An Aspen Institute Middle East Leadership Initiative fellow, Khedery also worked for the Bill & Melinda Gates Foundation and the Office of the Governor of Texas, where he helped found and administer the Governor's Council on Science and Biotechnology Development. He received a bachelor's degree from the University of Texas at Austin and a master's degree from the Massachusetts Institute of Technology.
== Literary references ==
In his book Squandered Victory, author Larry Diamond referred to Khedery as "an Iraqi American liaison to the Governing Council, who looked as though he was sixteen but operated as if he had been through a dozen of the hardest-fought political campaigns."
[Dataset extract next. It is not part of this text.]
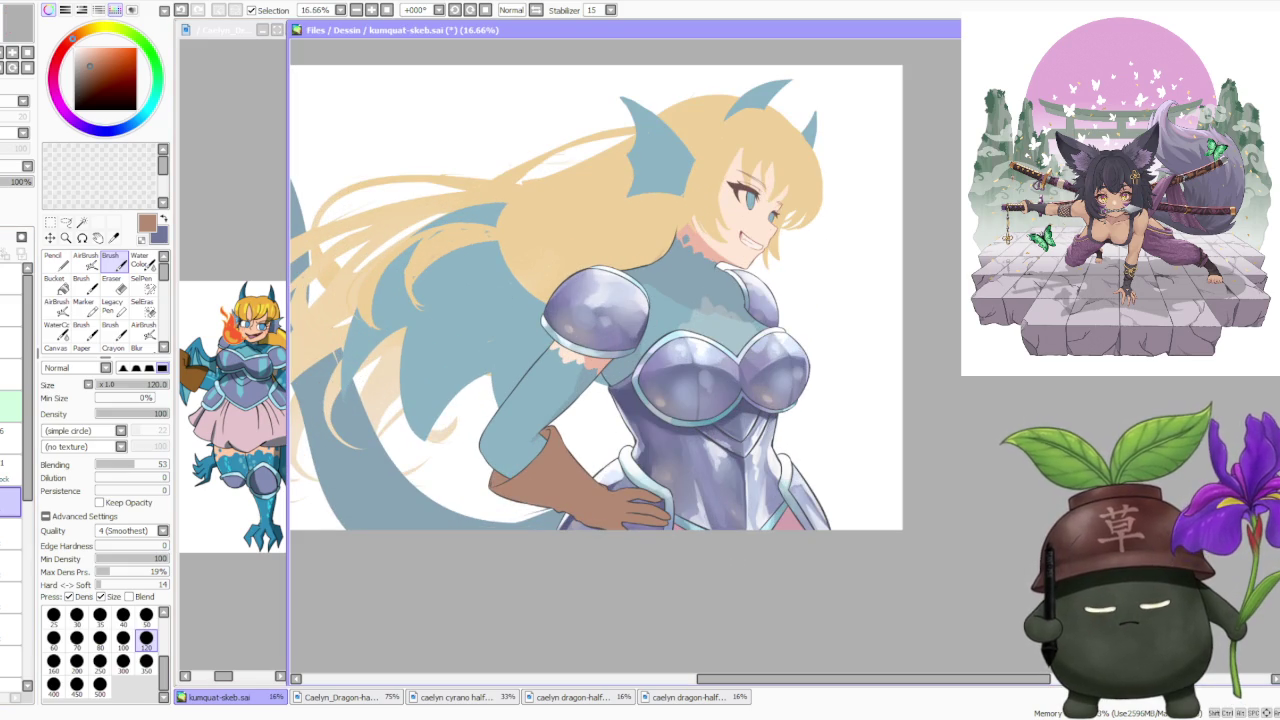
left_click(193, 380, "alt")
Sample the glove's brown, darken it slightly, and set the brush size to 500.
left_click(565, 477, "alt")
In her book Tell Me How This Ends, author Linda Robinson highlights that Khedery "was the only American official who had been in Baghdad, in the inner circle, for the entire five years of the war. The gifted young man had worked for every iteration of the American mission, for Jay Garner, Paul Bremer, and ambassadors John Negroponte, Zalmay Khalilzad, and Ryan Crocker. Khedery, who spoke fluent Arabic, traveled with Prime Minister Nouri al-Maliki and knew all the other Iraqi politicians. At Bremer's request, he had worked with Samir Sumaidaie when he was interior minister, before Bayan Jabr took over and allowed the Badr militia to set up secret prisons in the Jadriya compound. Hundreds of brutally tortured prisoners had been found there in late 2005. Khedery knew that many human rights travesties had occurred under the new regime. He knew where the metaphorical bodies were buried and many of the actual ones. Many Iraqis called him to find where their family members had been detained. Throughout the years, had used his contacts and knowledge of the players to ferret out the information and get many Iraqis released. But some trails had gone cold. One Iraqi mother called him regularly. Her son had been taken in 2005 by the Wolf Brigade, the notorious National Police brigade originally known as the Special Commandos. She believed he had been taken to the Jadriya prison. Khedery moved heaven and earth to try to find him. In the summer of 2007, she called him at his desk outside Crocker's office. Her pitiful voice rent him. He was deeply pained that he had not been able to find her son. He hated to admit it, but he knew that the young man was very likely dead. Thin and tired, Khedery finally decided it was time to go back to the United States. He left Iraq in the spring of 2009."

Khedery assisted in editing and publishing Stefanie Sanford's Civic Life in the Information Age.